**EXERCISE REQUIREMENTS**
Carry on the replace_encoding documentation from the point where it stops.

**GIVEN TEXT**
The function takes a third parameter which is used to replace all characters which are not part of the encoding given in parameter 2.

Example
SELECT replace_encoding(
  'Some characters, ğ is Turkish and not latin1 and replaced with a g',
  'latin1',
  'g'
) AS res;

Result:

res
Some characters, g is Turkish and not latin1 and replaced with a g

replace_encoding(s VARCHAR, s_search VARCHAR[], s_replace VARCHAR[])

The function takes as first parameter a string which may or may not have none latin1 characters. The second parameter is an arrays containing all characters, that should be replaced. The third parameter is an array, too. The characters defined in s_search are replaced with the characters in s_replace, it takes the position in the array to identify which character should be replaced by which one.

**Collected data entries**
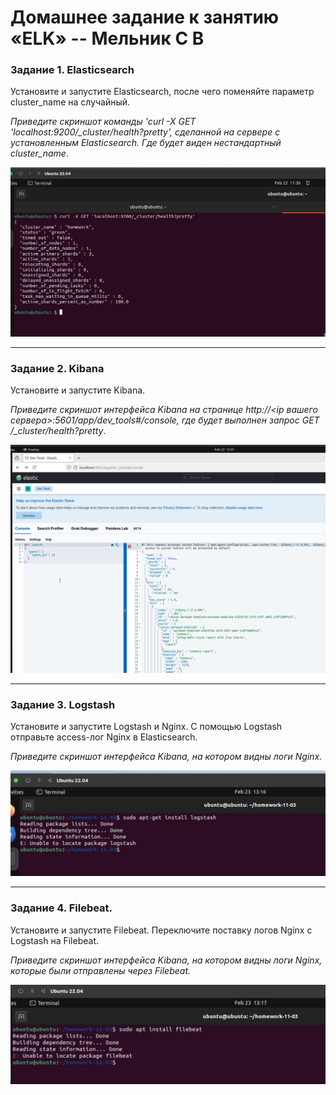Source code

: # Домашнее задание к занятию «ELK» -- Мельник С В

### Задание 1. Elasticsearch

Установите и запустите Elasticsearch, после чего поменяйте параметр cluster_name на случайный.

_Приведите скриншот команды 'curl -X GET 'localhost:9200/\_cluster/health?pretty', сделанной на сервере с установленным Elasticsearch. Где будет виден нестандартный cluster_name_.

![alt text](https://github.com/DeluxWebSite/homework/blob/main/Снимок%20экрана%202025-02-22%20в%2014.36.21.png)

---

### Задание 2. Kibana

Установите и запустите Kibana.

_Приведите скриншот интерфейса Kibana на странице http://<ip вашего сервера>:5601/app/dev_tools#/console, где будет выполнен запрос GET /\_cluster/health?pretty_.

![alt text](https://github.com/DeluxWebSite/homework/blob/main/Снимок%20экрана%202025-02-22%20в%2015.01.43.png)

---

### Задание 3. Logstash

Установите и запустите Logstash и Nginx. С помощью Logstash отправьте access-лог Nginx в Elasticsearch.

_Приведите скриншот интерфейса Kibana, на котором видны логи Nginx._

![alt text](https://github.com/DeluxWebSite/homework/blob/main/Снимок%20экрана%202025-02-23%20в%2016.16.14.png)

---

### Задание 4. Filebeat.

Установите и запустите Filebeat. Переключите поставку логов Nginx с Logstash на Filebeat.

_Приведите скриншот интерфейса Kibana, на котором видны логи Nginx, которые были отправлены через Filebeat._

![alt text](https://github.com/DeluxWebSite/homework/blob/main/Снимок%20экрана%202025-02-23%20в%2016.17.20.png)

**REPLY TO THE TASK**
Example
-- First identify the characters which should be replaced, which are {ğ,Ƶ}
SELECT return_not_part_of_latin1('ağbƵcğeƵ') AS res;

-- The ğ will be replaced whit a g and the Ƶ with a Z}
SELECT 'ağbƵcğeƵ' AS original
  , replace_encoding(
      'ağbƵcğeƵ',
      string_to_array('ğ,Ƶ', ','),
      string_to_array('g,Z', ',')
  ) AS res;

Result:

original res
ağbƵcğeƵ agbZcgeZ

User defined aggregates

AGGREGATE gap_fill

The aggregate is used in Window Functions to show the last value in case the current value is null.

Example

BEGIN;

CREATE TABLE test_gap_fill(id INTEGER, some_value VARCHAR);

INSERT INTO test_gap_fill(id, some_value) VALUES
  (1, 'value 1'),
  (1, NULL),
  (2, 'value 2'),
  (2, NULL),
  (2, NULL),
  (3, 'value 3')
;

SELECT id
  , some_value
FROM test_gap_fill
;

ROLLBACK;

Result:

id some_value
1 value 1
1
2 value 2
2
2
3 value 3
BEGIN;

CREATE TABLE test_gap_fill(id INTEGER, some_value VARCHAR);

INSERT INTO test_gap_fill(id, some_value) VALUES
  (1, 'value 1'),
  (1, NULL),
  (2, 'value 2'),
  (2, NULL),
  (2, NULL),
  (3, 'value 3')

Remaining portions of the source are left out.